> Data records
========

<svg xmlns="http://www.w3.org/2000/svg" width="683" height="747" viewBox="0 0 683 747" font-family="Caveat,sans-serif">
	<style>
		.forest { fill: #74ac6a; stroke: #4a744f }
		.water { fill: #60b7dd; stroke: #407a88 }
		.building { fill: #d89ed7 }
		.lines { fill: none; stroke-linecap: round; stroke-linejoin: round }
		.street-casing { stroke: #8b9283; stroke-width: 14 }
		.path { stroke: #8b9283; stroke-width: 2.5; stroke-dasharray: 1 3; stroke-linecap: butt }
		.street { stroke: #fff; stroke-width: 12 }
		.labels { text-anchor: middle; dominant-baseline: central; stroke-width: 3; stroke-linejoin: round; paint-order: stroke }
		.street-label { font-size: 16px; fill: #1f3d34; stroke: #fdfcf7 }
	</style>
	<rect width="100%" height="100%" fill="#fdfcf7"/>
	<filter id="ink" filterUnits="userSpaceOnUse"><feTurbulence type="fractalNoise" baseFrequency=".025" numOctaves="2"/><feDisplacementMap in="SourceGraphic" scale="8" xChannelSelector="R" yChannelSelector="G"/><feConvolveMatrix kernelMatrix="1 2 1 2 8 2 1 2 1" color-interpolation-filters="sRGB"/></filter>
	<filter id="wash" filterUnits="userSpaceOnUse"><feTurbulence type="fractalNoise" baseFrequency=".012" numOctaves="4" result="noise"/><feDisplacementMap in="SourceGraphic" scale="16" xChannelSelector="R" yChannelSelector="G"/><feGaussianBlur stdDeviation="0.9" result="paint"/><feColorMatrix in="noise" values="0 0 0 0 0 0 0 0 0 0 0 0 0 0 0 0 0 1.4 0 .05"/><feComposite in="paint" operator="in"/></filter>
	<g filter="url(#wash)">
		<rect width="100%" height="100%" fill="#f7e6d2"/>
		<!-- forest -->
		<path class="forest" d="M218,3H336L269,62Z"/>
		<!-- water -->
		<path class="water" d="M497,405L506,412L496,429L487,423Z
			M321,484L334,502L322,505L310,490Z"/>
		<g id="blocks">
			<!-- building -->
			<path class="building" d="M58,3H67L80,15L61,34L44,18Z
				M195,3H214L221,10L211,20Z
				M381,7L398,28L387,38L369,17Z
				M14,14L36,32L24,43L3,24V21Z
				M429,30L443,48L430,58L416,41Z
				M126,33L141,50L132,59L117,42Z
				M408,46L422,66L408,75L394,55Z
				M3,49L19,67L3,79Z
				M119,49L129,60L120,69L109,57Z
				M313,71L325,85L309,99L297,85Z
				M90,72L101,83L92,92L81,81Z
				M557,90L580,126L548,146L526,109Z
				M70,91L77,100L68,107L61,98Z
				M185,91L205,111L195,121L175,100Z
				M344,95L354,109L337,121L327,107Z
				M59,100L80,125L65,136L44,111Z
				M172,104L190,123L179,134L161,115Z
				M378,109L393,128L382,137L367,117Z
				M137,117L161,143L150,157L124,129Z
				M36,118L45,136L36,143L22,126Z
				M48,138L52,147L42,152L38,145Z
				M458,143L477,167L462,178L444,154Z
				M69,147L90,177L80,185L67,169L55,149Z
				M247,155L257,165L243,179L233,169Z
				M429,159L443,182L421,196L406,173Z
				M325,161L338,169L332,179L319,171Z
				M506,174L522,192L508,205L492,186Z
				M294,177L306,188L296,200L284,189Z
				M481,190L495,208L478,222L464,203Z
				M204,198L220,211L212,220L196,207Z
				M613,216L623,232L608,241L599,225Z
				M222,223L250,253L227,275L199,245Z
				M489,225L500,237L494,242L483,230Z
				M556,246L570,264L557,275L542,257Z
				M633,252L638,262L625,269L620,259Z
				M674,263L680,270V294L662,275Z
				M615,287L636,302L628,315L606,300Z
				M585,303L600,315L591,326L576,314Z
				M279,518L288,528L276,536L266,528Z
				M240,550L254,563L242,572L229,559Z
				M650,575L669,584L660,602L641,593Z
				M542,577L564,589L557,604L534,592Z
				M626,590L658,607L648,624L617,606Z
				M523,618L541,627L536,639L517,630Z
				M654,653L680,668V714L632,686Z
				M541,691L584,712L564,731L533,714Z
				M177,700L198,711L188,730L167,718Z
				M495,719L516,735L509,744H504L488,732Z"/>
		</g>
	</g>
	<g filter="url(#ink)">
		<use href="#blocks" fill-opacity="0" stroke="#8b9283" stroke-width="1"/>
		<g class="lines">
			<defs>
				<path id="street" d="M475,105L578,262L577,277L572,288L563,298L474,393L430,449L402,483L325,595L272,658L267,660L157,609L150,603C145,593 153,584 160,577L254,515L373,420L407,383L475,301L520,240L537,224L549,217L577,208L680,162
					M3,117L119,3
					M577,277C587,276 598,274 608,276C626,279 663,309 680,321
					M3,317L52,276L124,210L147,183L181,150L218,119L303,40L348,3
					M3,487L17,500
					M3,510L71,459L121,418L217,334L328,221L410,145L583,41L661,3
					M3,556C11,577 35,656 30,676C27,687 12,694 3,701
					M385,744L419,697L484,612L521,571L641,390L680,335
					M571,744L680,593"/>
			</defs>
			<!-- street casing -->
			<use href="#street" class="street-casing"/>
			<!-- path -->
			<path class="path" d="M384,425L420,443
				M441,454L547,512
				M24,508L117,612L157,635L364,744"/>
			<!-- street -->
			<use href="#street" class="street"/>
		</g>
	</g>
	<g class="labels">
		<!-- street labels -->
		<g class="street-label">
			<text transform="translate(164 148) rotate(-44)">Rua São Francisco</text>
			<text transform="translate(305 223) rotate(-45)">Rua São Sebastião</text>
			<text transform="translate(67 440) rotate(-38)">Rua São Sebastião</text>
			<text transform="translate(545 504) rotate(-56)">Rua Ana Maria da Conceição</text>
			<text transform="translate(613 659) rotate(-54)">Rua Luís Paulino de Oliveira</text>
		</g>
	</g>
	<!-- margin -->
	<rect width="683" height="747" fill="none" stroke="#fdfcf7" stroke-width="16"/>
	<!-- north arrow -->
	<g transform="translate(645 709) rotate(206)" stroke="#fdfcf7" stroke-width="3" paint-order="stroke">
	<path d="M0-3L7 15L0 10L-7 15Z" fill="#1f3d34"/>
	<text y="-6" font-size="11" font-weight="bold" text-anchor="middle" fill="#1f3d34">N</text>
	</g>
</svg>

========

> Task objective
Word for word, write out every line of the listing.

> Task response
<svg xmlns="http://www.w3.org/2000/svg" width="683" height="747" viewBox="0 0 683 747" font-family="Caveat,sans-serif">
	<style>
		.forest { fill: #74ac6a; stroke: #4a744f }
		.water { fill: #60b7dd; stroke: #407a88 }
		.building { fill: #d89ed7 }
		.lines { fill: none; stroke-linecap: round; stroke-linejoin: round }
		.street-casing { stroke: #8b9283; stroke-width: 14 }
		.path { stroke: #8b9283; stroke-width: 2.5; stroke-dasharray: 1 3; stroke-linecap: butt }
		.street { stroke: #fff; stroke-width: 12 }
		.labels { text-anchor: middle; dominant-baseline: central; stroke-width: 3; stroke-linejoin: round; paint-order: stroke }
		.street-label { font-size: 16px; fill: #1f3d34; stroke: #fdfcf7 }
	</style>
	<rect width="100%" height="100%" fill="#fdfcf7"/>
	<filter id="ink" filterUnits="userSpaceOnUse"><feTurbulence type="fractalNoise" baseFrequency=".025" numOctaves="2"/><feDisplacementMap in="SourceGraphic" scale="8" xChannelSelector="R" yChannelSelector="G"/><feConvolveMatrix kernelMatrix="1 2 1 2 8 2 1 2 1" color-interpolation-filters="sRGB"/></filter>
	<filter id="wash" filterUnits="userSpaceOnUse"><feTurbulence type="fractalNoise" baseFrequency=".012" numOctaves="4" result="noise"/><feDisplacementMap in="SourceGraphic" scale="16" xChannelSelector="R" yChannelSelector="G"/><feGaussianBlur stdDeviation="0.9" result="paint"/><feColorMatrix in="noise" values="0 0 0 0 0 0 0 0 0 0 0 0 0 0 0 0 0 1.4 0 .05"/><feComposite in="paint" operator="in"/></filter>
	<g filter="url(#wash)">
		<rect width="100%" height="100%" fill="#f7e6d2"/>
		<!-- forest -->
		<path class="forest" d="M218,3H336L269,62Z"/>
		<!-- water -->
		<path class="water" d="M497,405L506,412L496,429L487,423Z
			M321,484L334,502L322,505L310,490Z"/>
		<g id="blocks">
			<!-- building -->
			<path class="building" d="M58,3H67L80,15L61,34L44,18Z
				M195,3H214L221,10L211,20Z
				M381,7L398,28L387,38L369,17Z
				M14,14L36,32L24,43L3,24V21Z
				M429,30L443,48L430,58L416,41Z
				M126,33L141,50L132,59L117,42Z
				M408,46L422,66L408,75L394,55Z
				M3,49L19,67L3,79Z
				M119,49L129,60L120,69L109,57Z
				M313,71L325,85L309,99L297,85Z
				M90,72L101,83L92,92L81,81Z
				M557,90L580,126L548,146L526,109Z
				M70,91L77,100L68,107L61,98Z
				M185,91L205,111L195,121L175,100Z
				M344,95L354,109L337,121L327,107Z
				M59,100L80,125L65,136L44,111Z
				M172,104L190,123L179,134L161,115Z
				M378,109L393,128L382,137L367,117Z
				M137,117L161,143L150,157L124,129Z
				M36,118L45,136L36,143L22,126Z
				M48,138L52,147L42,152L38,145Z
				M458,143L477,167L462,178L444,154Z
				M69,147L90,177L80,185L67,169L55,149Z
				M247,155L257,165L243,179L233,169Z
				M429,159L443,182L421,196L406,173Z
				M325,161L338,169L332,179L319,171Z
				M506,174L522,192L508,205L492,186Z
				M294,177L306,188L296,200L284,189Z
				M481,190L495,208L478,222L464,203Z
				M204,198L220,211L212,220L196,207Z
				M613,216L623,232L608,241L599,225Z
				M222,223L250,253L227,275L199,245Z
				M489,225L500,237L494,242L483,230Z
				M556,246L570,264L557,275L542,257Z
				M633,252L638,262L625,269L620,259Z
				M674,263L680,270V294L662,275Z
				M615,287L636,302L628,315L606,300Z
				M585,303L600,315L591,326L576,314Z
				M279,518L288,528L276,536L266,528Z
				M240,550L254,563L242,572L229,559Z
				M650,575L669,584L660,602L641,593Z
				M542,577L564,589L557,604L534,592Z
				M626,590L658,607L648,624L617,606Z
				M523,618L541,627L536,639L517,630Z
				M654,653L680,668V714L632,686Z
				M541,691L584,712L564,731L533,714Z
				M177,700L198,711L188,730L167,718Z
				M495,719L516,735L509,744H504L488,732Z"/>
		</g>
	</g>
	<g filter="url(#ink)">
		<use href="#blocks" fill-opacity="0" stroke="#8b9283" stroke-width="1"/>
		<g class="lines">
			<defs>
				<path id="street" d="M475,105L578,262L577,277L572,288L563,298L474,393L430,449L402,483L325,595L272,658L267,660L157,609L150,603C145,593 153,584 160,577L254,515L373,420L407,383L475,301L520,240L537,224L549,217L577,208L680,162
					M3,117L119,3
					M577,277C587,276 598,274 608,276C626,279 663,309 680,321
					M3,317L52,276L124,210L147,183L181,150L218,119L303,40L348,3
					M3,487L17,500
					M3,510L71,459L121,418L217,334L328,221L410,145L583,41L661,3
					M3,556C11,577 35,656 30,676C27,687 12,694 3,701
					M385,744L419,697L484,612L521,571L641,390L680,335
					M571,744L680,593"/>
			</defs>
			<!-- street casing -->
			<use href="#street" class="street-casing"/>
			<!-- path -->
			<path class="path" d="M384,425L420,443
				M441,454L547,512
				M24,508L117,612L157,635L364,744"/>
			<!-- street -->
			<use href="#street" class="street"/>
		</g>
	</g>
	<g class="labels">
		<!-- street labels -->
		<g class="street-label">
			<text transform="translate(164 148) rotate(-44)">Rua São Francisco</text>
			<text transform="translate(305 223) rotate(-45)">Rua São Sebastião</text>
			<text transform="translate(67 440) rotate(-38)">Rua São Sebastião</text>
			<text transform="translate(545 504) rotate(-56)">Rua Ana Maria da Conceição</text>
			<text transform="translate(613 659) rotate(-54)">Rua Luís Paulino de Oliveira</text>
		</g>
	</g>
	<!-- margin -->
	<rect width="683" height="747" fill="none" stroke="#fdfcf7" stroke-width="16"/>
	<!-- north arrow -->
	<g transform="translate(645 709) rotate(206)" stroke="#fdfcf7" stroke-width="3" paint-order="stroke">
	<path d="M0-3L7 15L0 10L-7 15Z" fill="#1f3d34"/>
	<text y="-6" font-size="11" font-weight="bold" text-anchor="middle" fill="#1f3d34">N</text>
	</g>
</svg>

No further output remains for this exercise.